→ PROBLEM TO WORK ON
Pick out every line in the data below that contains the string "center" and copy each of those lines.

→ DATA EXTRACT

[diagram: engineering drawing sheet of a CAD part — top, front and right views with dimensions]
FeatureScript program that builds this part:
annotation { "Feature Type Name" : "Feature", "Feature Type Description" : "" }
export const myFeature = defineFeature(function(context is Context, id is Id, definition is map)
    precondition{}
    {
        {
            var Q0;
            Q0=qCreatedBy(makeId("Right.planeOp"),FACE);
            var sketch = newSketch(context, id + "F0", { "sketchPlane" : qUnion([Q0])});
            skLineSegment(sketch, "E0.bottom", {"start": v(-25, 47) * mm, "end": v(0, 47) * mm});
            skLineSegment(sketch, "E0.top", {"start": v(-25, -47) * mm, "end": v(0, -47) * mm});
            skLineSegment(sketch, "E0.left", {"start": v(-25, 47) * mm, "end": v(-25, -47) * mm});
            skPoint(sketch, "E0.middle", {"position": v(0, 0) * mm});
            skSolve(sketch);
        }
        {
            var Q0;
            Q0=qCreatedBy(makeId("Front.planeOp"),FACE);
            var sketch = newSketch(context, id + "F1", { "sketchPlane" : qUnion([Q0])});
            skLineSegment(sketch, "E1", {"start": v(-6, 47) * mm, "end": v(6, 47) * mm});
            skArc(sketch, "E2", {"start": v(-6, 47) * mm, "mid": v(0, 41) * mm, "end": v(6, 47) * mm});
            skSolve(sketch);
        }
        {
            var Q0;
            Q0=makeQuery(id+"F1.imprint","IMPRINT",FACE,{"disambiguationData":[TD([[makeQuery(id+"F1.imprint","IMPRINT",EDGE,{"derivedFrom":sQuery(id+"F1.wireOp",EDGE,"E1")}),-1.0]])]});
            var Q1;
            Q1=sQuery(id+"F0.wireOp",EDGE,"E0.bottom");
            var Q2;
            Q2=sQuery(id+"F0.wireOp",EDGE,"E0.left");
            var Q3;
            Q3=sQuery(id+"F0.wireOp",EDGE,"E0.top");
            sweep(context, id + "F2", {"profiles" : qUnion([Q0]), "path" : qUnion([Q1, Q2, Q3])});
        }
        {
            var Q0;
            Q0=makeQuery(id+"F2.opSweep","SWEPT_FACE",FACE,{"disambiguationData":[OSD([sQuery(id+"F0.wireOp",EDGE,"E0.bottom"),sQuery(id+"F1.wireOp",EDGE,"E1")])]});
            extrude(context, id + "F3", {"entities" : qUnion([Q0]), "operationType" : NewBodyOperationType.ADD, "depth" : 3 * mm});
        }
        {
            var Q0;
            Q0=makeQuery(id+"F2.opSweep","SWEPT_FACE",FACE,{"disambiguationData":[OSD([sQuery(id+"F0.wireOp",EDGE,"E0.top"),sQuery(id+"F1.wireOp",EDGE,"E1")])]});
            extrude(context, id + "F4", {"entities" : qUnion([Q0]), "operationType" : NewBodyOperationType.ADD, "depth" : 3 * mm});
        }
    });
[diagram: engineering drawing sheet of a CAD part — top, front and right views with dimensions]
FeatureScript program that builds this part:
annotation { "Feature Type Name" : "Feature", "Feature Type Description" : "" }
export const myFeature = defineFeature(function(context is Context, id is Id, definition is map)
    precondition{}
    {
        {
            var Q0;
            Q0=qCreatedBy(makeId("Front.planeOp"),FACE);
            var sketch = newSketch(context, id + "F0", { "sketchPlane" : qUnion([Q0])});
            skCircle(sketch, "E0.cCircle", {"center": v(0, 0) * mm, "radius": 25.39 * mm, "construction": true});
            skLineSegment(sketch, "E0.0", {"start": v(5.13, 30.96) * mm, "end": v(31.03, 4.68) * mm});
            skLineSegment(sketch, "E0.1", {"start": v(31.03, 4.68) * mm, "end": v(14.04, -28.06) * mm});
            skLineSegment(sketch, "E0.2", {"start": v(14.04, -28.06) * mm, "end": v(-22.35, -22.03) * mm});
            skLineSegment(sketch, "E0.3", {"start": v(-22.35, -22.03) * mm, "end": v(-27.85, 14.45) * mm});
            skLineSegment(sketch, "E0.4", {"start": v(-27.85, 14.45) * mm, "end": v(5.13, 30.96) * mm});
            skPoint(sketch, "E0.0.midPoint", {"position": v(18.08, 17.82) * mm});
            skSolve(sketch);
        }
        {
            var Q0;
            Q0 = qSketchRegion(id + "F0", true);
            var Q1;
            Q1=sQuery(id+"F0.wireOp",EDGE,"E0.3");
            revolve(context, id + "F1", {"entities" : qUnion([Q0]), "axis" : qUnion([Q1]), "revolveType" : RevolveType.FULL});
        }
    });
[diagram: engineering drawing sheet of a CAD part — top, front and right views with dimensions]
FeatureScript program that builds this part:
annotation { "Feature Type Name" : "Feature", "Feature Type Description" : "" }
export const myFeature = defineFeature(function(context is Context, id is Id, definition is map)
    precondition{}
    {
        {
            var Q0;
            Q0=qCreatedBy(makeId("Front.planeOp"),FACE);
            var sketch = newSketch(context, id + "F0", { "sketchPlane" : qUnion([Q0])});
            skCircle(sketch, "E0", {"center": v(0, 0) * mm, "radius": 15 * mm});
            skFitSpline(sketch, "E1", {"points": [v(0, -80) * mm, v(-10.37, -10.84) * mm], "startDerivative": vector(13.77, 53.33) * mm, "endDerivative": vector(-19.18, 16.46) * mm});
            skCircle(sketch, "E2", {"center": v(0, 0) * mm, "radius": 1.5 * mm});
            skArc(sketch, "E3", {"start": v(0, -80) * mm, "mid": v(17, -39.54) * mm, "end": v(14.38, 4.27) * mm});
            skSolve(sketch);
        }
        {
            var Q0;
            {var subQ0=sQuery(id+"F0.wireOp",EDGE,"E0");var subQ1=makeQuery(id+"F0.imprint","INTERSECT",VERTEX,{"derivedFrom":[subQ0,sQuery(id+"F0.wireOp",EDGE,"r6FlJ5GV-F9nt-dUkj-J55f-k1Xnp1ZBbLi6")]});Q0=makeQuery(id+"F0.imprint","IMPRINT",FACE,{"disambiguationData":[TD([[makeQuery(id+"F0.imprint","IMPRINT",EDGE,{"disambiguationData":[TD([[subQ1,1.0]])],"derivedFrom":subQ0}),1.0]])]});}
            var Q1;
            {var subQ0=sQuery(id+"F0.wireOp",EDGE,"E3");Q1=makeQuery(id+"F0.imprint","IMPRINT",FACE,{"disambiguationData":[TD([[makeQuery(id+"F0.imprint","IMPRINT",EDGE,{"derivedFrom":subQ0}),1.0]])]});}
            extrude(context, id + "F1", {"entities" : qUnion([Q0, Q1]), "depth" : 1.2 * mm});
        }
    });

→ ANSWER TO THE TASK
            skCircle(sketch, "E0.cCircle", {"center": v(0, 0) * mm, "radius": 25.39 * mm, "construction": true});
            skCircle(sketch, "E0", {"center": v(0, 0) * mm, "radius": 15 * mm});
            skCircle(sketch, "E2", {"center": v(0, 0) * mm, "radius": 1.5 * mm});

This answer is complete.